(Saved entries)
+-------+

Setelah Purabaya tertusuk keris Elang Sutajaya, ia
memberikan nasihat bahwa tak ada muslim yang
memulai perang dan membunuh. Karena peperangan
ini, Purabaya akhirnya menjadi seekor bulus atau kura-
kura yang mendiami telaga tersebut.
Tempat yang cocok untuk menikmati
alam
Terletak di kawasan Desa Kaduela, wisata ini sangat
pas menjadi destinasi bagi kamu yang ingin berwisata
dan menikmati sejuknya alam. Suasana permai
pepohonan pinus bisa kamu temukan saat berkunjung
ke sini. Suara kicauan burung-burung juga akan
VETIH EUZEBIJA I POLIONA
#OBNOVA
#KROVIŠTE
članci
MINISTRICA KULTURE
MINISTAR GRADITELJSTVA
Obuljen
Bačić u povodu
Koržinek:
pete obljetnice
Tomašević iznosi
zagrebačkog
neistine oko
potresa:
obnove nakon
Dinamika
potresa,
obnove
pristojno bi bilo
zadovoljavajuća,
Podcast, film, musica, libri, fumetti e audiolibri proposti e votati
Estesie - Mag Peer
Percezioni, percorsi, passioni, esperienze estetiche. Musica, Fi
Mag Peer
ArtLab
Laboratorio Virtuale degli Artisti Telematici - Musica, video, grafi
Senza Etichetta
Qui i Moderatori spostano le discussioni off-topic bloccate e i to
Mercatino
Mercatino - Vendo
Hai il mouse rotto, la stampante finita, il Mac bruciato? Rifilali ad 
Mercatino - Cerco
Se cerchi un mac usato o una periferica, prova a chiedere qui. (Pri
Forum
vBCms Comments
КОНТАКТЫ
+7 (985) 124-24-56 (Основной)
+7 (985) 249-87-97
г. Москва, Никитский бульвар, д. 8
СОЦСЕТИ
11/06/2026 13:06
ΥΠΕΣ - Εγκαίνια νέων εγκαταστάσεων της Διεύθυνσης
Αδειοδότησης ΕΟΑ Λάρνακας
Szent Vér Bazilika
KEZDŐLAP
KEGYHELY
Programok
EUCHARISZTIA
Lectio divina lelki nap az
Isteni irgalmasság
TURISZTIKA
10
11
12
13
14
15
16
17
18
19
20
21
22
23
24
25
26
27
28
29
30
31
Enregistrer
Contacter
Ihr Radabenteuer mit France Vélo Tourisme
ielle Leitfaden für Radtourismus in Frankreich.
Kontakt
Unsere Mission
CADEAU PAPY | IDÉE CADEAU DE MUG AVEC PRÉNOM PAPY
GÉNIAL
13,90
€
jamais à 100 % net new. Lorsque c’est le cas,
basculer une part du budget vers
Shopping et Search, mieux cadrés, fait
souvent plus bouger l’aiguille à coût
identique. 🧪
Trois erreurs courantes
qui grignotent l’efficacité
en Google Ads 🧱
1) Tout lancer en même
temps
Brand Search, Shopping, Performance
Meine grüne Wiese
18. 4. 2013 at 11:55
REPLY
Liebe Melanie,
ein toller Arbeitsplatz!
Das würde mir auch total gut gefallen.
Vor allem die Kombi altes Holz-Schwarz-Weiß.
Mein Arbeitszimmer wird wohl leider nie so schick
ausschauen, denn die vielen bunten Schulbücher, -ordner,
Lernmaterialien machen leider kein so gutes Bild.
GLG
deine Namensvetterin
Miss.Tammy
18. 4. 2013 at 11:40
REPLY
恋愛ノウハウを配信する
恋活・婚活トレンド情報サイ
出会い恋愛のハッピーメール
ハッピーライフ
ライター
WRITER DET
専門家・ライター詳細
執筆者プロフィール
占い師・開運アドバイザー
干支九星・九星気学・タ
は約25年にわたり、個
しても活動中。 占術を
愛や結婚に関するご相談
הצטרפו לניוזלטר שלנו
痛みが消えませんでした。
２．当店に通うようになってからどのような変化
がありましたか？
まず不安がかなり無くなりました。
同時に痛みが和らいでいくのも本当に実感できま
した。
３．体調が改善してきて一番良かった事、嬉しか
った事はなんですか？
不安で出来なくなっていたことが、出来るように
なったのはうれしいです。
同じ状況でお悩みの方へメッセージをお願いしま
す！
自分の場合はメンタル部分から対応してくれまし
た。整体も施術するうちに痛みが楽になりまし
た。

+-------+

Problem statement — The line with "痛みが消えませんでした。" and every line after it up to the end of the entries: output those exactly, and only those.

Answer —
痛みが消えませんでした。
２．当店に通うようになってからどのような変化
がありましたか？
まず不安がかなり無くなりました。
同時に痛みが和らいでいくのも本当に実感できま
した。
３．体調が改善してきて一番良かった事、嬉しか
った事はなんですか？
不安で出来なくなっていたことが、出来るように
なったのはうれしいです。
同じ状況でお悩みの方へメッセージをお願いしま
す！
自分の場合はメンタル部分から対応してくれまし
た。整体も施術するうちに痛みが楽になりまし
た。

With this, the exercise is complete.